The units described as separate parts may or may not be physically separate, and parts displayed as units may or may not be physical units, may be located in one place, or may be distributed on a plurality of network units. Some or all of the units can be selected according to actual needs to achieve the purpose of the solution of the embodiment.
In addition, functional units in the embodiments of the present application may be integrated into one processing unit, or each unit may exist alone physically, or two or more units are integrated into one unit. The integrated unit can be realized in a form of hardware, and can also be realized in a form of a software functional unit.

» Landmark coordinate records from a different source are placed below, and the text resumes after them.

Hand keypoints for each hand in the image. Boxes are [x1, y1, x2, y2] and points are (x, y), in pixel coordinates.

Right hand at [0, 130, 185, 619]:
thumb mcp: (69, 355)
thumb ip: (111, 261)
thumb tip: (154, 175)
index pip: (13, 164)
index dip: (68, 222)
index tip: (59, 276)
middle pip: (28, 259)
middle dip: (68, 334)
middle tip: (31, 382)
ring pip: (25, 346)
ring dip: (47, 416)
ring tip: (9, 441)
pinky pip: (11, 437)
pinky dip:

The integrated unit, if implemented in the form of a software functional unit and sold or used as a stand-alone product, may be stored in a computer readable storage medium. Based on such understanding, the technical solution of the present application may be substantially implemented or contributed to by the prior art, or all or part of the technical solution may be embodied in a software product, which is stored in a storage medium and includes instructions for causing a computer device (which may be a personal computer, a server, or a network device) to execute all or part of the steps of the method according to the embodiments of the present application. And the aforementioned storage medium includes: various media capable of storing program codes, such as a usb disk, a removable hard disk, a read-only memory (ROM), a Random Access Memory (RAM), a magnetic disk, or an optical disk.
The above embodiments are only used for illustrating the technical solutions of the present application, and not for limiting the same; although the present application has been described in detail with reference to the foregoing embodiments, it should be understood by those of ordinary skill in the art that: the technical solutions described in the foregoing embodiments may still be modified, or some technical features may be equivalently replaced; and such modifications or substitutions do not depart from the spirit and scope of the corresponding technical solutions in the embodiments of the present application.